Activity >> Exact reproduction of all the data is needed.

Records for processing >>
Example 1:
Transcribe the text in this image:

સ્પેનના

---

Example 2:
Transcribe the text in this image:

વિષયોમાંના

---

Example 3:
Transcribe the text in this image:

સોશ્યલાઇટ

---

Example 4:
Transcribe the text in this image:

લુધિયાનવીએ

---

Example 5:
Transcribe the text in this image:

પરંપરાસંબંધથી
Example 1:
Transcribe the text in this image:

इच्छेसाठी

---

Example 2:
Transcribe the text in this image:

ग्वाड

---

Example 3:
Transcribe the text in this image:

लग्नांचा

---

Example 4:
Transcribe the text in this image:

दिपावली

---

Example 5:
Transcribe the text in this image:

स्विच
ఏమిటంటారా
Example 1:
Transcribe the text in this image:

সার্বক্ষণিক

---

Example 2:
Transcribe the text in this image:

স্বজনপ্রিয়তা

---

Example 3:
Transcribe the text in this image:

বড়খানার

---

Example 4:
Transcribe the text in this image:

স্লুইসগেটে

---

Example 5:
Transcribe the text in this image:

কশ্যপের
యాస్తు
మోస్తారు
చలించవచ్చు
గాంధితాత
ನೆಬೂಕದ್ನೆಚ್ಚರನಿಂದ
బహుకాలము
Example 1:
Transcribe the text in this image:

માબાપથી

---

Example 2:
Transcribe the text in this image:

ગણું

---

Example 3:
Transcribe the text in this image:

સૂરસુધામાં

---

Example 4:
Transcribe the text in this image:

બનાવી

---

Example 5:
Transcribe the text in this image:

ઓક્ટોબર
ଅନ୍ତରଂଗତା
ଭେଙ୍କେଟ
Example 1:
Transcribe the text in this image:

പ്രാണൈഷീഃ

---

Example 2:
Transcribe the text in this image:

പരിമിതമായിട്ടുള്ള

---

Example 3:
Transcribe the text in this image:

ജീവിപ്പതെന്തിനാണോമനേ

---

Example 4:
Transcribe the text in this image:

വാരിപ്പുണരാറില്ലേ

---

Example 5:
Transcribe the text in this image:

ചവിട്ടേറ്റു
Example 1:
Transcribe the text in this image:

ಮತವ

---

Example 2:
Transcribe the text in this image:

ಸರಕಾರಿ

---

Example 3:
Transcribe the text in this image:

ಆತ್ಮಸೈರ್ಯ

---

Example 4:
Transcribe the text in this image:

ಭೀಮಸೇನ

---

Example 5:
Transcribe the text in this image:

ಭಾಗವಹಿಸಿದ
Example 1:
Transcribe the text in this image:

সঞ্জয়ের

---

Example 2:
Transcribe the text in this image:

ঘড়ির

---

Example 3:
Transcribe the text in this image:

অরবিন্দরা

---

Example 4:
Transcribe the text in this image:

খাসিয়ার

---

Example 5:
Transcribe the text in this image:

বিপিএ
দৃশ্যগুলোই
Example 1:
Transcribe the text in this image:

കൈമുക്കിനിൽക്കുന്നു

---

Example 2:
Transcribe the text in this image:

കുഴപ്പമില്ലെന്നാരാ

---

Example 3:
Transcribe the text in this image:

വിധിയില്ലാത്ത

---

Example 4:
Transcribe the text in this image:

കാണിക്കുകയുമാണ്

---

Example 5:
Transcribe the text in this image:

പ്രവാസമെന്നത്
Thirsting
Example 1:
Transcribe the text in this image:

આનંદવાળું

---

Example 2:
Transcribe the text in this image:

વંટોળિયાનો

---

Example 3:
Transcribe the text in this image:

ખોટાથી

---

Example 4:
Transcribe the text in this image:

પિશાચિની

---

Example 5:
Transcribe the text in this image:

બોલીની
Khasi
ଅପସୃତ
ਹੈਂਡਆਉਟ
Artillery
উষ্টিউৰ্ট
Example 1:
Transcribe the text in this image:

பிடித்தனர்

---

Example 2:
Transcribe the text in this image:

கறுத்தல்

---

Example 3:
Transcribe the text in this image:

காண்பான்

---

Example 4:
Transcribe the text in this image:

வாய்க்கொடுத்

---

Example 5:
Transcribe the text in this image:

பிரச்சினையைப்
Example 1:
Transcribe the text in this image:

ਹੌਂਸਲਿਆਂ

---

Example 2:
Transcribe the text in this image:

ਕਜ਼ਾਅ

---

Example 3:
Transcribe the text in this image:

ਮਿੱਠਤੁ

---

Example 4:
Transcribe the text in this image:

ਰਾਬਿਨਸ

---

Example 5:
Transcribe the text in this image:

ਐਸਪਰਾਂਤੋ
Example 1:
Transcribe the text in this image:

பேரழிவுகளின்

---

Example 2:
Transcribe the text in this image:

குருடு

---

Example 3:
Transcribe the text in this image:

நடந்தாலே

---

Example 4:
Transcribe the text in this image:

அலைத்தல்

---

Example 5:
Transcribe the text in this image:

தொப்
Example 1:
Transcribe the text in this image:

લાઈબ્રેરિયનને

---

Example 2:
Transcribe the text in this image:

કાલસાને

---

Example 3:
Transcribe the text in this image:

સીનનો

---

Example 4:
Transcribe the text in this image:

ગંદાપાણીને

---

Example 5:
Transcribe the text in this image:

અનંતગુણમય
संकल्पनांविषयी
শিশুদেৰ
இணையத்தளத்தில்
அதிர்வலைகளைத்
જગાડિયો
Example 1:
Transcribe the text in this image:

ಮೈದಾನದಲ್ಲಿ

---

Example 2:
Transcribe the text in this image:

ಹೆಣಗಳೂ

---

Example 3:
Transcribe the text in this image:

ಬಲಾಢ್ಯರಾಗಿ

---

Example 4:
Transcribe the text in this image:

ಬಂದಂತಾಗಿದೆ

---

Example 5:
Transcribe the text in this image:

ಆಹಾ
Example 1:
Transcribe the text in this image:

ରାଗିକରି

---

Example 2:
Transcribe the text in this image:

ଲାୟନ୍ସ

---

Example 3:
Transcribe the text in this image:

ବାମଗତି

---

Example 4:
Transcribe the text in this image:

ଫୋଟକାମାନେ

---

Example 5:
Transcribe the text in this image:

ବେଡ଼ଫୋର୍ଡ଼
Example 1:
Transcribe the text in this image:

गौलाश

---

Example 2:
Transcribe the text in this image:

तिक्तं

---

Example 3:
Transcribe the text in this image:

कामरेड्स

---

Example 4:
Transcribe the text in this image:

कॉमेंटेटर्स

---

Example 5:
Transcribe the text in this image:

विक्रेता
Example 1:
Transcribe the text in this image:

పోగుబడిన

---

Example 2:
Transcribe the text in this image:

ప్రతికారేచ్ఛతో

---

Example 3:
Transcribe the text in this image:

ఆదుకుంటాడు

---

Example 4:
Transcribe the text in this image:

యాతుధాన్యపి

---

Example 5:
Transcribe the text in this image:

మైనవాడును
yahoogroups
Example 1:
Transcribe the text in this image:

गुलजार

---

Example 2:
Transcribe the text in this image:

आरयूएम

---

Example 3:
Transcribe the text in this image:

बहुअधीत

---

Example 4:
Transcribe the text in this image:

Task output >>
Example 1:
Transcribe the text in this image:

સ્પેનના

---

Example 2:
Transcribe the text in this image:

વિષયોમાંના

---

Example 3:
Transcribe the text in this image:

સોશ્યલાઇટ

---

Example 4:
Transcribe the text in this image:

લુધિયાનવીએ

---

Example 5:
Transcribe the text in this image:

પરંપરાસંબંધથી
Example 1:
Transcribe the text in this image:

इच्छेसाठी

---

Example 2:
Transcribe the text in this image:

ग्वाड

---

Example 3:
Transcribe the text in this image:

लग्नांचा

---

Example 4:
Transcribe the text in this image:

दिपावली

---

Example 5:
Transcribe the text in this image:

स्विच
ఏమిటంటారా
Example 1:
Transcribe the text in this image:

সার্বক্ষণিক

---

Example 2:
Transcribe the text in this image:

স্বজনপ্রিয়তা

---

Example 3:
Transcribe the text in this image:

বড়খানার

---

Example 4:
Transcribe the text in this image:

স্লুইসগেটে

---

Example 5:
Transcribe the text in this image:

কশ্যপের
యాస్తు
మోస్తారు
చలించవచ్చు
గాంధితాత
ನೆಬೂಕದ್ನೆಚ್ಚರನಿಂದ
బహుకాలము
Example 1:
Transcribe the text in this image:

માબાપથી

---

Example 2:
Transcribe the text in this image:

ગણું

---

Example 3:
Transcribe the text in this image:

સૂરસુધામાં

---

Example 4:
Transcribe the text in this image:

બનાવી

---

Example 5:
Transcribe the text in this image:

ઓક્ટોબર
ଅନ୍ତରଂଗତା
ଭେଙ୍କେଟ
Example 1:
Transcribe the text in this image:

പ്രാണൈഷീഃ

---

Example 2:
Transcribe the text in this image:

പരിമിതമായിട്ടുള്ള

---

Example 3:
Transcribe the text in this image:

ജീവിപ്പതെന്തിനാണോമനേ

---

Example 4:
Transcribe the text in this image:

വാരിപ്പുണരാറില്ലേ

---

Example 5:
Transcribe the text in this image:

ചവിട്ടേറ്റു
Example 1:
Transcribe the text in this image:

ಮತವ

---

Example 2:
Transcribe the text in this image:

ಸರಕಾರಿ

---

Example 3:
Transcribe the text in this image:

ಆತ್ಮಸೈರ್ಯ

---

Example 4:
Transcribe the text in this image:

ಭೀಮಸೇನ

---

Example 5:
Transcribe the text in this image:

ಭಾಗವಹಿಸಿದ
Example 1:
Transcribe the text in this image:

সঞ্জয়ের

---

Example 2:
Transcribe the text in this image:

ঘড়ির

---

Example 3:
Transcribe the text in this image:

অরবিন্দরা

---

Example 4:
Transcribe the text in this image:

খাসিয়ার

---

Example 5:
Transcribe the text in this image:

বিপিএ
দৃশ্যগুলোই
Example 1:
Transcribe the text in this image:

കൈമുക്കിനിൽക്കുന്നു

---

Example 2:
Transcribe the text in this image:

കുഴപ്പമില്ലെന്നാരാ

---

Example 3:
Transcribe the text in this image:

വിധിയില്ലാത്ത

---

Example 4:
Transcribe the text in this image:

കാണിക്കുകയുമാണ്

---

Example 5:
Transcribe the text in this image:

പ്രവാസമെന്നത്
Thirsting
Example 1:
Transcribe the text in this image:

આનંદવાળું

---

Example 2:
Transcribe the text in this image:

વંટોળિયાનો

---

Example 3:
Transcribe the text in this image:

ખોટાથી

---

Example 4:
Transcribe the text in this image:

પિશાચિની

---

Example 5:
Transcribe the text in this image:

બોલીની
Khasi
ଅପସୃତ
ਹੈਂਡਆਉਟ
Artillery
উষ্টিউৰ্ট
Example 1:
Transcribe the text in this image:

பிடித்தனர்

---

Example 2:
Transcribe the text in this image:

கறுத்தல்

---

Example 3:
Transcribe the text in this image:

காண்பான்

---

Example 4:
Transcribe the text in this image:

வாய்க்கொடுத்

---

Example 5:
Transcribe the text in this image:

பிரச்சினையைப்
Example 1:
Transcribe the text in this image:

ਹੌਂਸਲਿਆਂ

---

Example 2:
Transcribe the text in this image:

ਕਜ਼ਾਅ

---

Example 3:
Transcribe the text in this image:

ਮਿੱਠਤੁ

---

Example 4:
Transcribe the text in this image:

ਰਾਬਿਨਸ

---

Example 5:
Transcribe the text in this image:

ਐਸਪਰਾਂਤੋ
Example 1:
Transcribe the text in this image:

பேரழிவுகளின்

---

Example 2:
Transcribe the text in this image:

குருடு

---

Example 3:
Transcribe the text in this image:

நடந்தாலே

---

Example 4:
Transcribe the text in this image:

அலைத்தல்

---

Example 5:
Transcribe the text in this image:

தொப்
Example 1:
Transcribe the text in this image:

લાઈબ્રેરિયનને

---

Example 2:
Transcribe the text in this image:

કાલસાને

---

Example 3:
Transcribe the text in this image:

સીનનો

---

Example 4:
Transcribe the text in this image:

ગંદાપાણીને

---

Example 5:
Transcribe the text in this image:

અનંતગુણમય
संकल्पनांविषयी
শিশুদেৰ
இணையத்தளத்தில்
அதிர்வலைகளைத்
જગાડિયો
Example 1:
Transcribe the text in this image:

ಮೈದಾನದಲ್ಲಿ

---

Example 2:
Transcribe the text in this image:

ಹೆಣಗಳೂ

---

Example 3:
Transcribe the text in this image:

ಬಲಾಢ್ಯರಾಗಿ

---

Example 4:
Transcribe the text in this image:

ಬಂದಂತಾಗಿದೆ

---

Example 5:
Transcribe the text in this image:

ಆಹಾ
Example 1:
Transcribe the text in this image:

ରାଗିକରି

---

Example 2:
Transcribe the text in this image:

ଲାୟନ୍ସ

---

Example 3:
Transcribe the text in this image:

ବାମଗତି

---

Example 4:
Transcribe the text in this image:

ଫୋଟକାମାନେ

---

Example 5:
Transcribe the text in this image:

ବେଡ଼ଫୋର୍ଡ଼
Example 1:
Transcribe the text in this image:

गौलाश

---

Example 2:
Transcribe the text in this image:

तिक्तं

---

Example 3:
Transcribe the text in this image:

कामरेड्स

---

Example 4:
Transcribe the text in this image:

कॉमेंटेटर्स

---

Example 5:
Transcribe the text in this image:

विक्रेता
Example 1:
Transcribe the text in this image:

పోగుబడిన

---

Example 2:
Transcribe the text in this image:

ప్రతికారేచ్ఛతో

---

Example 3:
Transcribe the text in this image:

ఆదుకుంటాడు

---

Example 4:
Transcribe the text in this image:

యాతుధాన్యపి

---

Example 5:
Transcribe the text in this image:

మైనవాడును
yahoogroups
Example 1:
Transcribe the text in this image:

गुलजार

---

Example 2:
Transcribe the text in this image:

आरयूएम

---

Example 3:
Transcribe the text in this image:

बहुअधीत

---

Example 4:
Transcribe the text in this image:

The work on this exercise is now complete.